» **Assigned task**:
Repeat the data below word for word.

» **Data provided**:
------------------------------

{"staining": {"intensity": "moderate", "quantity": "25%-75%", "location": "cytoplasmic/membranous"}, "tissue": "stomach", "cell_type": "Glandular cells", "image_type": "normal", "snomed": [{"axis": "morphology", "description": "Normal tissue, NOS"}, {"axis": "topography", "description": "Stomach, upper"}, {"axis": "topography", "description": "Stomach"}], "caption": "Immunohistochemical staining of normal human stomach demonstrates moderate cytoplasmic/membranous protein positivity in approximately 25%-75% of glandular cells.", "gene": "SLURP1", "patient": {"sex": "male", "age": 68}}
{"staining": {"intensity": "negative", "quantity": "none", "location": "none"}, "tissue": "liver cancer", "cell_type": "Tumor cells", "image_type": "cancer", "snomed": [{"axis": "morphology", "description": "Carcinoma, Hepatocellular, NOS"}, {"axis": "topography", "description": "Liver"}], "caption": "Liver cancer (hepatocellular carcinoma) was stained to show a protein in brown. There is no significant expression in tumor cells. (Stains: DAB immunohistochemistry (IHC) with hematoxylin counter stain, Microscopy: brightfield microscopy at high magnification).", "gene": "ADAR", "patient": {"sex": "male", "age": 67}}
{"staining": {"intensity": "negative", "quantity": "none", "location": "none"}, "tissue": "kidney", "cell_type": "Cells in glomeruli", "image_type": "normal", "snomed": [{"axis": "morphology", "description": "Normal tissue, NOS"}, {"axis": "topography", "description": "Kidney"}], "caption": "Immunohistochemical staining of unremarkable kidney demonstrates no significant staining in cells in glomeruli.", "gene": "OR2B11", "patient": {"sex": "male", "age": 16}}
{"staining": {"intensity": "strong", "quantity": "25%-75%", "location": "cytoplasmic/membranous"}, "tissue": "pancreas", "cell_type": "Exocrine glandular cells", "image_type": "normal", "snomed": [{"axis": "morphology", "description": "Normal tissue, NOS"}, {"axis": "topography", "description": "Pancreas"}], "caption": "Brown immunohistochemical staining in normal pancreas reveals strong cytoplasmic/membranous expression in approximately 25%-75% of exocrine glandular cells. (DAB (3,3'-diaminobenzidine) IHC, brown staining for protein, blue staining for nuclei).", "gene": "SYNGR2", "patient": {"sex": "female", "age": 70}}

------------------------------

» **Your response**:
{"staining": {"intensity": "moderate", "quantity": "25%-75%", "location": "cytoplasmic/membranous"}, "tissue": "stomach", "cell_type": "Glandular cells", "image_type": "normal", "snomed": [{"axis": "morphology", "description": "Normal tissue, NOS"}, {"axis": "topography", "description": "Stomach, upper"}, {"axis": "topography", "description": "Stomach"}], "caption": "Immunohistochemical staining of normal human stomach demonstrates moderate cytoplasmic/membranous protein positivity in approximately 25%-75% of glandular cells.", "gene": "SLURP1", "patient": {"sex": "male", "age": 68}}
{"staining": {"intensity": "negative", "quantity": "none", "location": "none"}, "tissue": "liver cancer", "cell_type": "Tumor cells", "image_type": "cancer", "snomed": [{"axis": "morphology", "description": "Carcinoma, Hepatocellular, NOS"}, {"axis": "topography", "description": "Liver"}], "caption": "Liver cancer (hepatocellular carcinoma) was stained to show a protein in brown. There is no significant expression in tumor cells. (Stains: DAB immunohistochemistry (IHC) with hematoxylin counter stain, Microscopy: brightfield microscopy at high magnification).", "gene": "ADAR", "patient": {"sex": "male", "age": 67}}
{"staining": {"intensity": "negative", "quantity": "none", "location": "none"}, "tissue": "kidney", "cell_type": "Cells in glomeruli", "image_type": "normal", "snomed": [{"axis": "morphology", "description": "Normal tissue, NOS"}, {"axis": "topography", "description": "Kidney"}], "caption": "Immunohistochemical staining of unremarkable kidney demonstrates no significant staining in cells in glomeruli.", "gene": "OR2B11", "patient": {"sex": "male", "age": 16}}
{"staining": {"intensity": "strong", "quantity": "25%-75%", "location": "cytoplasmic/membranous"}, "tissue": "pancreas", "cell_type": "Exocrine glandular cells", "image_type": "normal", "snomed": [{"axis": "morphology", "description": "Normal tissue, NOS"}, {"axis": "topography", "description": "Pancreas"}], "caption": "Brown immunohistochemical staining in normal pancreas reveals strong cytoplasmic/membranous expression in approximately 25%-75% of exocrine glandular cells. (DAB (3,3'-diaminobenzidine) IHC, brown staining for protein, blue staining for nuclei).", "gene": "SYNGR2", "patient": {"sex": "female", "age": 70}}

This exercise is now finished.